Friday, October 8, 2010

Possessions- What Do You Really Need?


     For this experiment, our willing volunteer Samantha took all of her clothing and electronics out of her room and take a photograph of all of these in one location. Needless to say, Sam had ALOT of clothes. After she took this first picture, she sorted through all her clothes an electronics and set aside the things that are absolutely necessary to her life, and put away everything else. She then took a photo of these things. As you can see, there is an astonishing difference between the amount of things she owns and the amount of things she actually uses. This lab show us how material our society really is. We are obsessed with buying new and "cool" things even though we don't need them. If we didn't spend so much time trying to make an income to buy more useless "stuff" and just spent money on the things we really NEED we would have more time to focus on building friendship and Social Capitalism in America.

4 comments:

  1. "...we would have more time to focus on building friendship and Social Capitalism in America." I think you mean Social Capital? lol Anyways. Cool experiment. I have so much stuff that I don't need.
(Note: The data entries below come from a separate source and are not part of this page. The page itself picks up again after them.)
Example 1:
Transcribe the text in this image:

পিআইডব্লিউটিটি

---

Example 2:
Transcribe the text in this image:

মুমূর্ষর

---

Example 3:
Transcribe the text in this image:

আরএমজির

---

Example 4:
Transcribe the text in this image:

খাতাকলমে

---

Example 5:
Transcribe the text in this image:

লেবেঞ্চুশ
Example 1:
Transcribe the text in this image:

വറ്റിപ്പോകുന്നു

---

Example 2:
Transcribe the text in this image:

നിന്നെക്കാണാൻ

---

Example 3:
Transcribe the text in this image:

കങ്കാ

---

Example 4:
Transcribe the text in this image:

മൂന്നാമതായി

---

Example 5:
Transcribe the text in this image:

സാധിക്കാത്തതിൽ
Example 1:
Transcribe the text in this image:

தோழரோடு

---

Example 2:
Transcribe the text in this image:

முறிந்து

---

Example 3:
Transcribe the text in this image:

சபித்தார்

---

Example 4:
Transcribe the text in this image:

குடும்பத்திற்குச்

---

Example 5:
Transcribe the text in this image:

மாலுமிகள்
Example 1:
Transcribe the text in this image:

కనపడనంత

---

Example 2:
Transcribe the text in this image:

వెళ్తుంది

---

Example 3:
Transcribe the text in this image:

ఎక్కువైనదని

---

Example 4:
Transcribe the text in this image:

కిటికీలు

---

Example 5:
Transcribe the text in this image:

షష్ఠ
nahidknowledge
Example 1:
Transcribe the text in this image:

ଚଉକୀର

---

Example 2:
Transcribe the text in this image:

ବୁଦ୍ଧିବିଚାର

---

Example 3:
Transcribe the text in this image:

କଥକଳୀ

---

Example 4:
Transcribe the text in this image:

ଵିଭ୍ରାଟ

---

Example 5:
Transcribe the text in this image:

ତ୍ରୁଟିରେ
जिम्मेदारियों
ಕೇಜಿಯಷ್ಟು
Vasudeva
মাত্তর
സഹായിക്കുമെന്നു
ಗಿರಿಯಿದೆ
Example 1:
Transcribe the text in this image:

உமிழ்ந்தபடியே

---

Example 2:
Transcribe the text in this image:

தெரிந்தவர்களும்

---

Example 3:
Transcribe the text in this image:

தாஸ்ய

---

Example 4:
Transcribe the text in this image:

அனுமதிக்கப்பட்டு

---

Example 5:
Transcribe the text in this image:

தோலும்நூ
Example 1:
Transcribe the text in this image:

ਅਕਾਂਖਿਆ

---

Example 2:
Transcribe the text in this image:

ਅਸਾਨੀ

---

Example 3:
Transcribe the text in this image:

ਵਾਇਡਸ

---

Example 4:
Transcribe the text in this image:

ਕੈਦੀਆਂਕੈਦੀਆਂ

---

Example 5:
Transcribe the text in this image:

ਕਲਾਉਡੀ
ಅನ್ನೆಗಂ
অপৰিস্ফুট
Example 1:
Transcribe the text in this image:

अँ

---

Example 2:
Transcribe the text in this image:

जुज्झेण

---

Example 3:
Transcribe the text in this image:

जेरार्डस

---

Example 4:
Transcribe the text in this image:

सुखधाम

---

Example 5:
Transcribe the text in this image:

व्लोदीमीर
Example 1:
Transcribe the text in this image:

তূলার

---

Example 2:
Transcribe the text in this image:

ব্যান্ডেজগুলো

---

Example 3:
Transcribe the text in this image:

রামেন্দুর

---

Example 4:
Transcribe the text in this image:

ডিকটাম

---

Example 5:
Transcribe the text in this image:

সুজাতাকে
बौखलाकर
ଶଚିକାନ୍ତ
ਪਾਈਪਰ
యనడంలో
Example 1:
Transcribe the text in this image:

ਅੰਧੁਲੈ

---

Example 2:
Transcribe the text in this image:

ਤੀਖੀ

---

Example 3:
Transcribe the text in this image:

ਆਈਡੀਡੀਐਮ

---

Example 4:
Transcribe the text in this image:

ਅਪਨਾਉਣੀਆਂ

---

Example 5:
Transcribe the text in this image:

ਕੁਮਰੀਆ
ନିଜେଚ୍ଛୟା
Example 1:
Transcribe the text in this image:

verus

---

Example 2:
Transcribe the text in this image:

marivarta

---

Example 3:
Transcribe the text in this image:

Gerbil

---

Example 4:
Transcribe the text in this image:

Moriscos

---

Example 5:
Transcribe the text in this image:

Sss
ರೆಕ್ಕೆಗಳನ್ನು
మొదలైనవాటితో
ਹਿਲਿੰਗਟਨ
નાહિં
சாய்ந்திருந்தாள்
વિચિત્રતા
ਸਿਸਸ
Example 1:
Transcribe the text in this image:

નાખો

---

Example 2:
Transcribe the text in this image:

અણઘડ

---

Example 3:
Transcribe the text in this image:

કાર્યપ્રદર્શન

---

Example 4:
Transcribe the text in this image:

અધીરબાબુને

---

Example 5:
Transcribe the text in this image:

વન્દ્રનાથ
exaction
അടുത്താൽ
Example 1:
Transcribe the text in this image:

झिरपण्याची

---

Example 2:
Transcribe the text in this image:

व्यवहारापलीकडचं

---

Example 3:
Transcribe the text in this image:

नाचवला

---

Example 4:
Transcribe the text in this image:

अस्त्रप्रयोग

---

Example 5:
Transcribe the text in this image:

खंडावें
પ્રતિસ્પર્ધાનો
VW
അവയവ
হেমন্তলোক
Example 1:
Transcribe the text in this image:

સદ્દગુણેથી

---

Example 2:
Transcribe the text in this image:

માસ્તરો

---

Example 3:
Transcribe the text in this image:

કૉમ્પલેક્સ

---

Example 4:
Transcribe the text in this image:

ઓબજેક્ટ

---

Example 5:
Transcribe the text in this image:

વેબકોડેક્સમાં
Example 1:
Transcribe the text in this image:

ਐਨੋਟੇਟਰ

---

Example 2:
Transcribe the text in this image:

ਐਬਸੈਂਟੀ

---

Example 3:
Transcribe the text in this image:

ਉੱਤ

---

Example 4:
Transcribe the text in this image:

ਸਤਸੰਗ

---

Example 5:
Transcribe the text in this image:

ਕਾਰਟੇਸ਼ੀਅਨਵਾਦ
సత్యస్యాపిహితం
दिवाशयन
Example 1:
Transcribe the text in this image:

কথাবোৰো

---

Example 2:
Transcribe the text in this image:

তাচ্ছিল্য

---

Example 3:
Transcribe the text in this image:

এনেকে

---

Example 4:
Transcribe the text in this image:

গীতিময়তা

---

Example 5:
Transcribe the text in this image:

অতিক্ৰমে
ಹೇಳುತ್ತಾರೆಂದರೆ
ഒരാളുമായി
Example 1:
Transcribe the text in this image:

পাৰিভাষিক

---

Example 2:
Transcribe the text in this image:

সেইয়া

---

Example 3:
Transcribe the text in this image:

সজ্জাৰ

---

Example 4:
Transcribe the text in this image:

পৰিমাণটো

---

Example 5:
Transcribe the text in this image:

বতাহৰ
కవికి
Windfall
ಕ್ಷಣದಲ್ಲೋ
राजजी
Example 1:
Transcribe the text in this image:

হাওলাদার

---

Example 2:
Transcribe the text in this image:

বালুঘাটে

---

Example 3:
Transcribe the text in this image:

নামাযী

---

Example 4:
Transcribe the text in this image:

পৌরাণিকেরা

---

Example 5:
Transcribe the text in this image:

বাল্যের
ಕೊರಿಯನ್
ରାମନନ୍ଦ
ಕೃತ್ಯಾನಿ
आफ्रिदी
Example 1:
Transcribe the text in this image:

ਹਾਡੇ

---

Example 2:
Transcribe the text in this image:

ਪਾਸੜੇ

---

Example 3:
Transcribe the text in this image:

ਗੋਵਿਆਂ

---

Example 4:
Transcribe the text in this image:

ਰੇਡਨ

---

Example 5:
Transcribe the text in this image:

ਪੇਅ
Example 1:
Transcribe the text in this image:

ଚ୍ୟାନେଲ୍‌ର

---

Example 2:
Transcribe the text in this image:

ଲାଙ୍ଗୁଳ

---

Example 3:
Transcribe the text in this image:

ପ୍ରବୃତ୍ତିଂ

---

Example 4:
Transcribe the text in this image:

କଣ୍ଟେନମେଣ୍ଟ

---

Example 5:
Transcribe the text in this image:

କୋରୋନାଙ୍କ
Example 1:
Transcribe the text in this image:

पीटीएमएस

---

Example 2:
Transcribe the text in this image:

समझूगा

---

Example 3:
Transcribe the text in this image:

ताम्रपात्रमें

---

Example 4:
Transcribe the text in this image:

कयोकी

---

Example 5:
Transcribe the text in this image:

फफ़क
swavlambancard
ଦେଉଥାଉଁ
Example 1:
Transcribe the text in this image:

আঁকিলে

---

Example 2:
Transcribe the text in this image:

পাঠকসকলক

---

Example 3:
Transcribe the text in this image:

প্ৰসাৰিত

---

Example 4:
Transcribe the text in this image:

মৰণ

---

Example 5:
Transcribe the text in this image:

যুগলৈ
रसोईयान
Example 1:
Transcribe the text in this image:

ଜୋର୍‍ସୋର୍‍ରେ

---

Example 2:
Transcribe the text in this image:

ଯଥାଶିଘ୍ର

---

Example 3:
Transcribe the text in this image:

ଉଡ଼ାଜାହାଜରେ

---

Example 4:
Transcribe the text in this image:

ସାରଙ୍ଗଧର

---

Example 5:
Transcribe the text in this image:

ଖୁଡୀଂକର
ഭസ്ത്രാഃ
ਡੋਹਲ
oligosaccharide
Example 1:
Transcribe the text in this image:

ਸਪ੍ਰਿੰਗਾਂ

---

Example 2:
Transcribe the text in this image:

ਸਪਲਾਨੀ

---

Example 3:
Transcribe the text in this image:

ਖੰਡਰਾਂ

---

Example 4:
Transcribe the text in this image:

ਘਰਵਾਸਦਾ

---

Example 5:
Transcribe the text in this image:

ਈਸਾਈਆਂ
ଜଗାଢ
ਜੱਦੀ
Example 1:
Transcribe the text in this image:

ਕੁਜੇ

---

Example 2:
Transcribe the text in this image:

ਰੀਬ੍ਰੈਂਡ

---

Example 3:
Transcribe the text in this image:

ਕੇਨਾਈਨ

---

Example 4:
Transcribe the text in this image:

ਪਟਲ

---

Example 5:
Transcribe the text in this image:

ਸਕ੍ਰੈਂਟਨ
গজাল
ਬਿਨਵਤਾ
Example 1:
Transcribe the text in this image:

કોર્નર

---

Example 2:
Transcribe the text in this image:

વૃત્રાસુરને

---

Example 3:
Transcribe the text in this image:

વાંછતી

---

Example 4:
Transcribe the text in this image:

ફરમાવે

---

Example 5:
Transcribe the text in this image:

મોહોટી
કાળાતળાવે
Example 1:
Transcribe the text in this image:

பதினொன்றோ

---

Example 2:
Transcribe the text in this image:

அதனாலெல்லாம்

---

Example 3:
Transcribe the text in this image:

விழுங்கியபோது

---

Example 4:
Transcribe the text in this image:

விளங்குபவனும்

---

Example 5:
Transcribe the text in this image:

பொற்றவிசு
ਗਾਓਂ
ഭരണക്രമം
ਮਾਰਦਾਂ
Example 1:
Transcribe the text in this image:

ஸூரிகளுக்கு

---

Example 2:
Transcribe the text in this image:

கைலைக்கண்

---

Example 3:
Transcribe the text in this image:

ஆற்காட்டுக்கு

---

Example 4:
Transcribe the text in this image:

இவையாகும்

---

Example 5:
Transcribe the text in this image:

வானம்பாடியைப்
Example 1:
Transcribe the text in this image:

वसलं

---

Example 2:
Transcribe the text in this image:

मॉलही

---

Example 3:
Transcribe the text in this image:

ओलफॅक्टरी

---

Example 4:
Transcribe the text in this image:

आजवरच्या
It's funny how most Americans have excesses of junk, yet are always wanting more.

    ReplyDelete
  2. I think this was a great experiment because it shows that we don't need all that junk that we own, theres only a few things we really need. a phone might not be one of them...

    ReplyDelete
  3. I wanted your analysis to go a little deeper, a little further in the first two labs. I wanted to see more and to hear more of your ideas of the impact of money, materialism, the internet (Facebook) on your social capital, on your lives, on your friendships. Still, you did a fairly admirable job on the first two labs.

    Your video on trust was wonderful. You took a very creative and original approach to measuring social capital on campus and I really liked the results you captured in your film. Good work group! Onward and upward!